La retraite de Yao devrait donc avoir des conséquences sur le sponsoring en NBA. Certains annonceurs, conscients de la perte d’attractivité de la NBA en Chine, réfléchiront peut-être à deux fois, désormais, lorsque viendra l’heure d’investir une partie de leur budget communication dans les franchises ou dans les spots de pubs des diffuseurs. Car d’après un sondage réalisé en début de semaine dernière, il apparaît que 57% des amateurs de NBA en Chine prévoient de ne plus regarder les rencontres à la télévision ou de s’intéresser à la ligue. Ces chiffres ont de quoi faire trembler David Stern dans ses bureaux de New York.

Le site Internet nba.com risque aussi de souffrir de ce départ prématuré à la retraite. En 2008, on estimait déjà qu’un tiers des visites sur nba.com provenaient de Chine. Si les chinois ne s’intéressent plus à la NBA, il y a potentiellement un tiers de l’audience du site qui risque de partir en fumée. C’est plus qu’énorme. D’autant plus lorsqu’on connait les revenus générés par les publicités sur la grande toile. D’après Barclays Capital, en 2010, nba.com a réalisé 22 millions de dollars de revenus publicitaires. Un résultat en hausse de 88% par rapport à 2009. En 2008, ces revenus s’élevaient à « seulement » 6.2 millions de dollars.

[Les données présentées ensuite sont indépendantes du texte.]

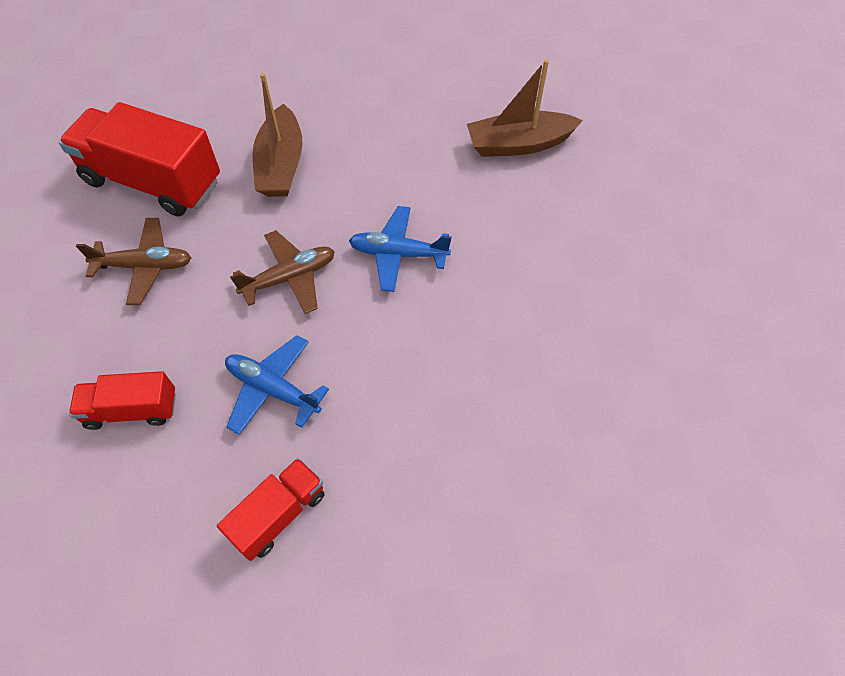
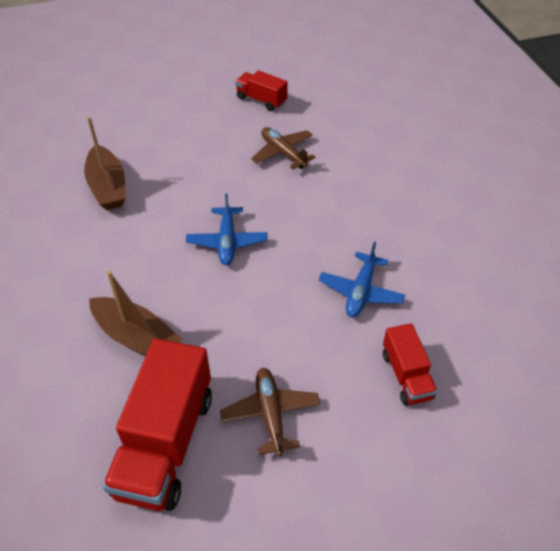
camera: 100 degrees left, 10 degrees down
(279, 514) = (444, 269): red truck -> red truck (261, 100)
(281, 165) = (137, 337): brown boat -> brown boat turned 45 degrees clockwise
(290, 278) = (262, 303): brown plane -> brown plane (283, 153)

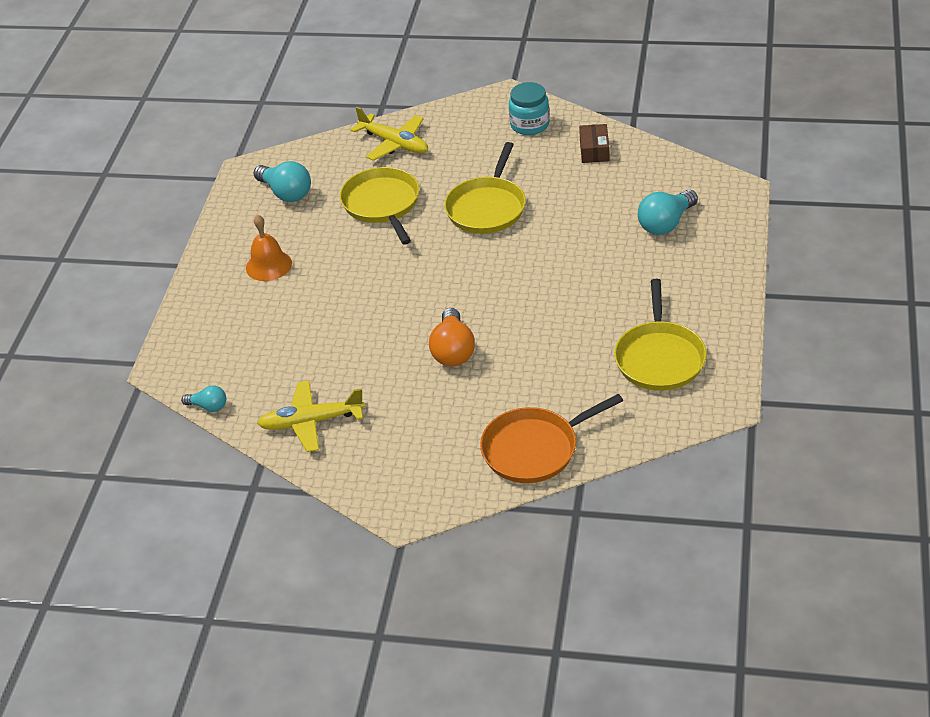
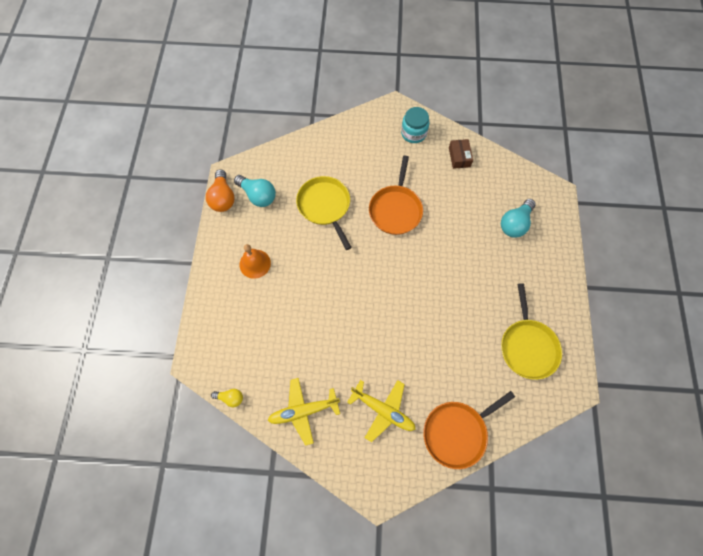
camera: 10 degrees left, 25 degrees up
(208, 406) = (230, 398): turquoise light bulb -> yellow light bulb
(394, 143) = (325, 150): yellow plane -> yellow plane (383, 410)
(453, 351) = (390, 342): orange light bulb -> orange light bulb (223, 198)
(487, 207) = (395, 209): yellow pan -> orange pan

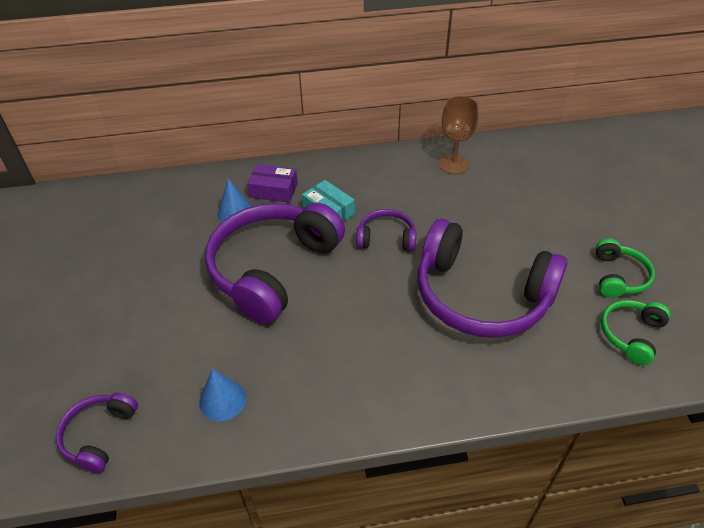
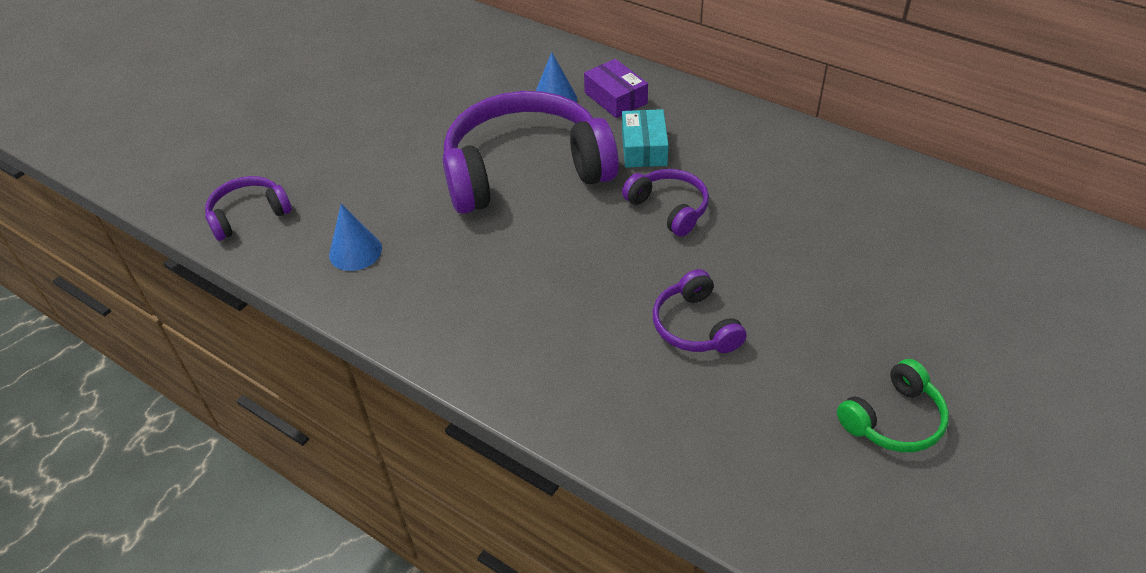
camera: 45 degrees right, 0 degrees up
(453, 164) = (850, 177): brown goblet -> none
(481, 295) = (695, 326): purple headphones -> purple headphones, size x0.47
(631, 335) = (818, 485): green headphones -> none

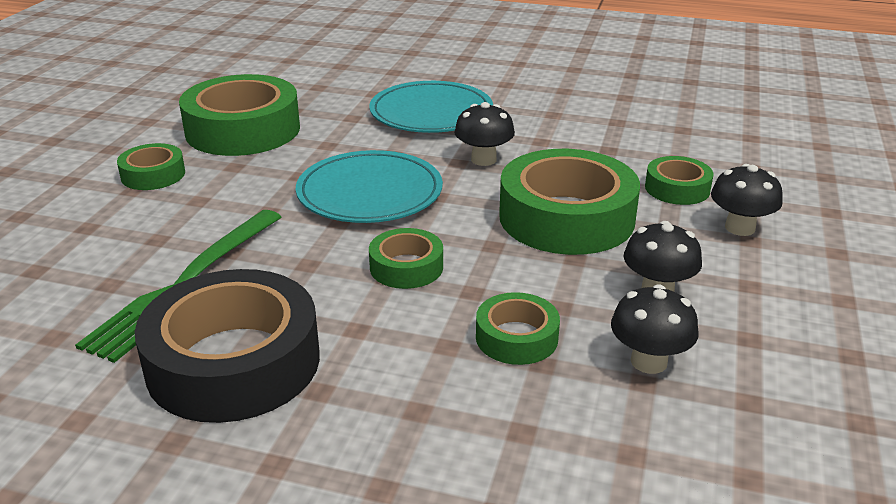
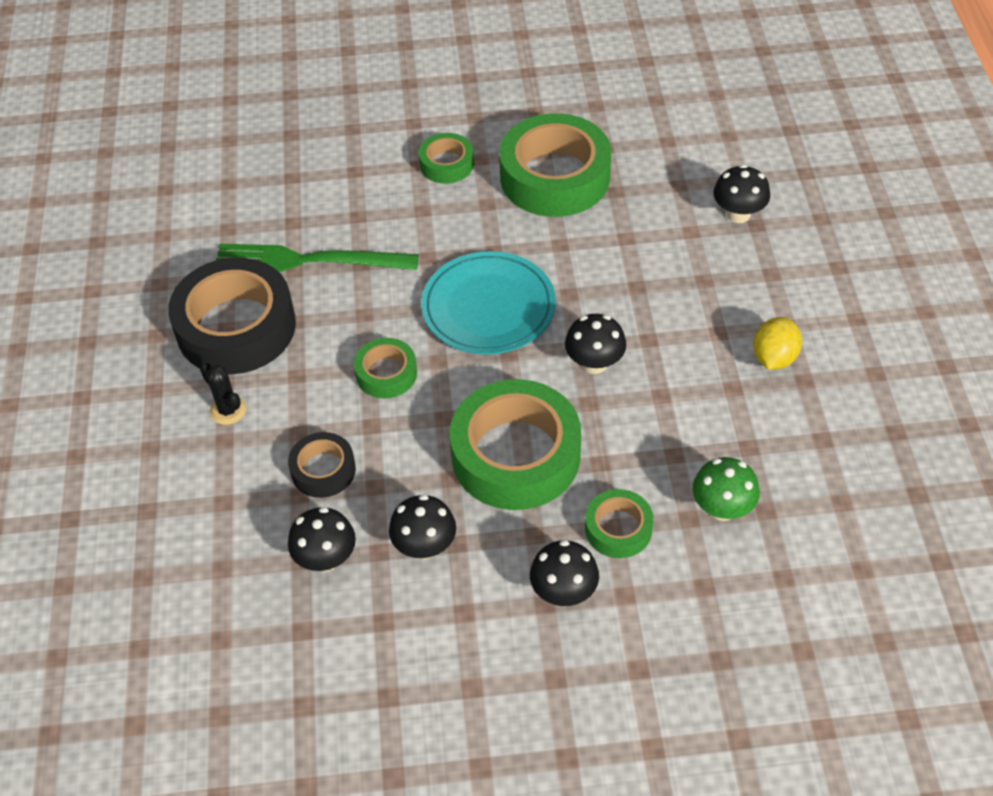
camera: 70 degrees right, 20 degrees up
(369, 397) = (228, 410): none -> black cactus
(376, 74) = (738, 214): none -> black mushroom
(431, 113) = (672, 290): turquoise plate -> none
(516, 338) = (323, 470): green tape -> black tape
(534, 94) = (774, 358): none -> yellow lemon
(674, 144) = (722, 508): none -> green mushroom

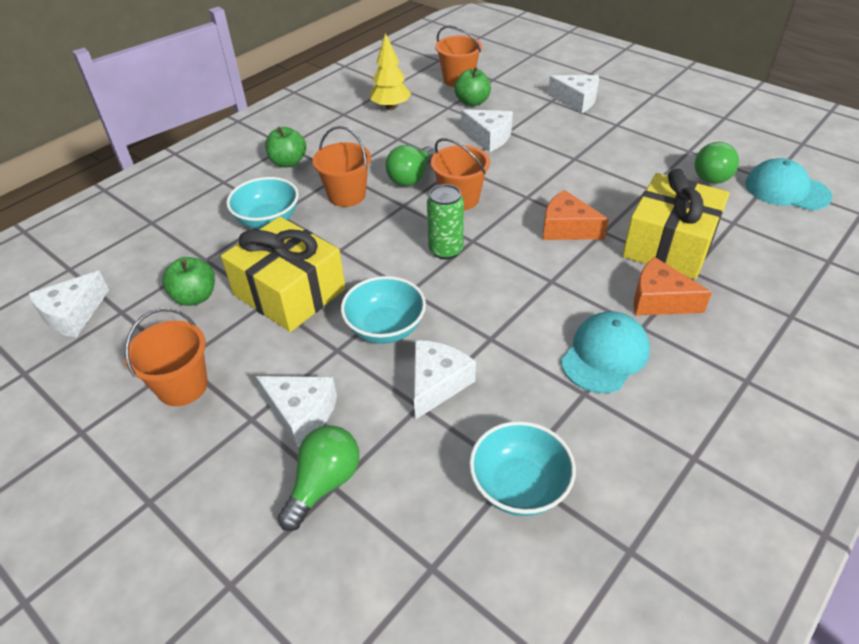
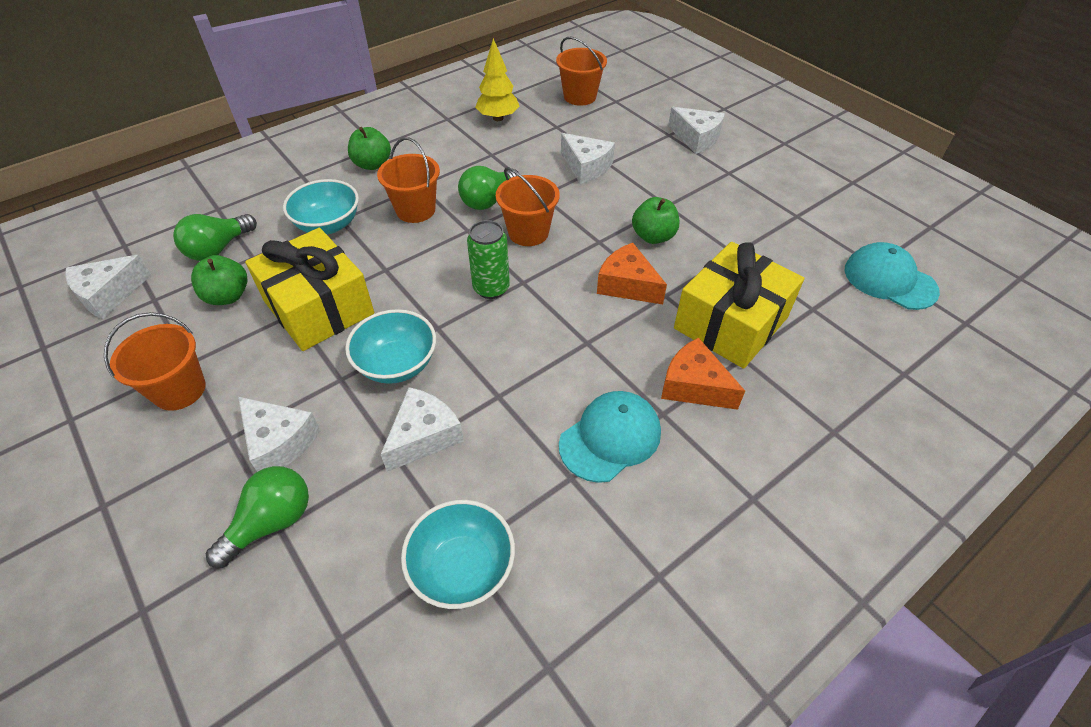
camera: 10 degrees right, 5 degrees up
(472, 102) = (584, 124): green apple -> green apple (653, 236)
(713, 175) = (812, 248): green light bulb -> green light bulb (218, 249)

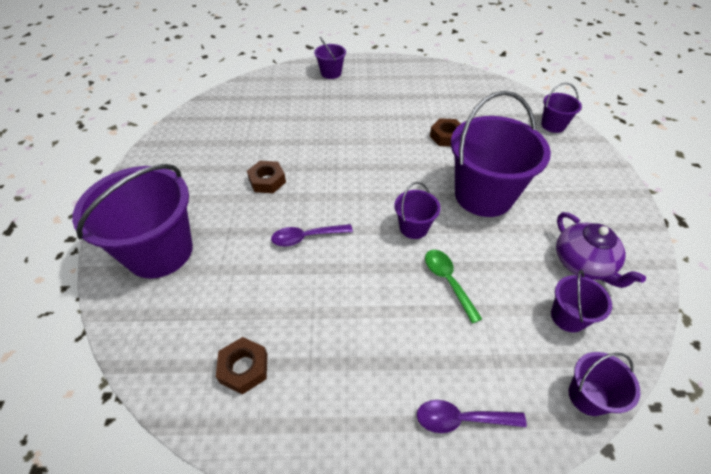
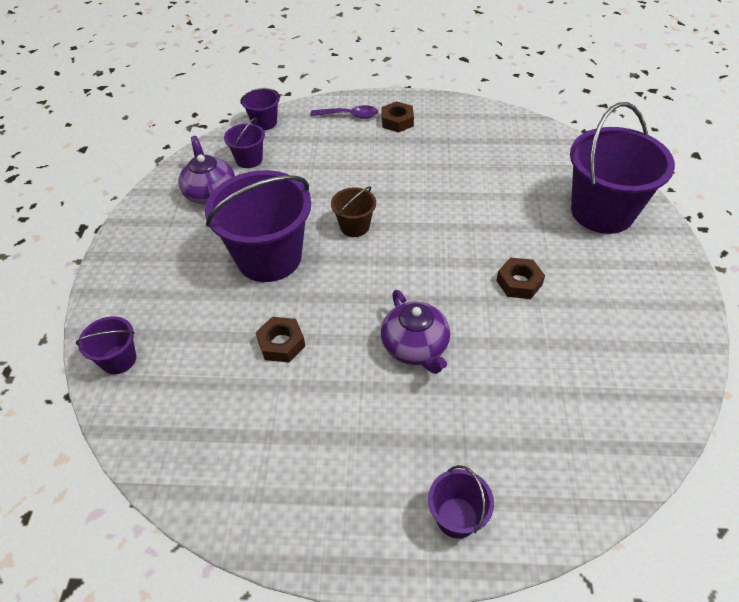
camera: 175 degrees left, 0 degrees up
(244, 368) = (494, 138): brown nut -> brown nut (397, 121)
(306, 237) = (462, 220): purple spoon -> none
(352, 137) = (415, 347): none -> purple teapot
(413, 227) = (354, 226): purple bucket -> brown bucket
(448, 281) = (335, 183): green spoon -> none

Aujourd’hui, 12.2 millions d’internautes se rendent sur nba.com pour prendre connaissance des résultats des rencontres ou voir des résumés vidéos. Si les chinois (environ un tiers de l’audience du site) délaissent les informations sur le basket américain, le manque a gagné risque donc d’avoisiner 7 millions de dollars. Et ceci, sans compter les non renouvellements possibles de certains contrats publicitaires.

Enfin, cette retraite est également une très mauvaise nouvelle pour la filiale de la NBA en Chine. En 2008, après à peine une année d’existance, la NBA Chine était valorisée à 2.3 milliards de dollars. Toujours en 2008, Walt Disney Company et quatre fonds d’investissement chinois (Bank of China, China Merchant Bank, Legend Holding et Hutchinson Whampao) avaient investi 250 millions de dollars pour obtenir 11% des parts de cette filiale. NBA Chine détient le drot de créer des franchises NBA en Chine, ainsi que de gérer les droits marketing et Tv. Ce qui n’est pas une mince affaire puisque que le marché chinois est, depuis 1979 et un match entre les Washington Bullets et la sélection chinoise, le premier marché extérieur de la grande ligue américaine.

Alors qu’est-ce qui est le plus grave ? Le lockout ou la retraite de Yao ?

Pour le plaisir, quelques photos qui montrent et démontrent que Yao Ming est unique.

Yao Ming

Il y a quand même une petite différence de taille non ? Et sans photoshop !

Yao Ming Vélo

Le vélo spécial pour Yao Ming. Pas sûr qu'il puisse remporter le Tour de France avec cela.

Yao Ming Vélo

Yao Ming en train de tester son vélo spécial. Tout paraît presque normal. C'est proportionnel.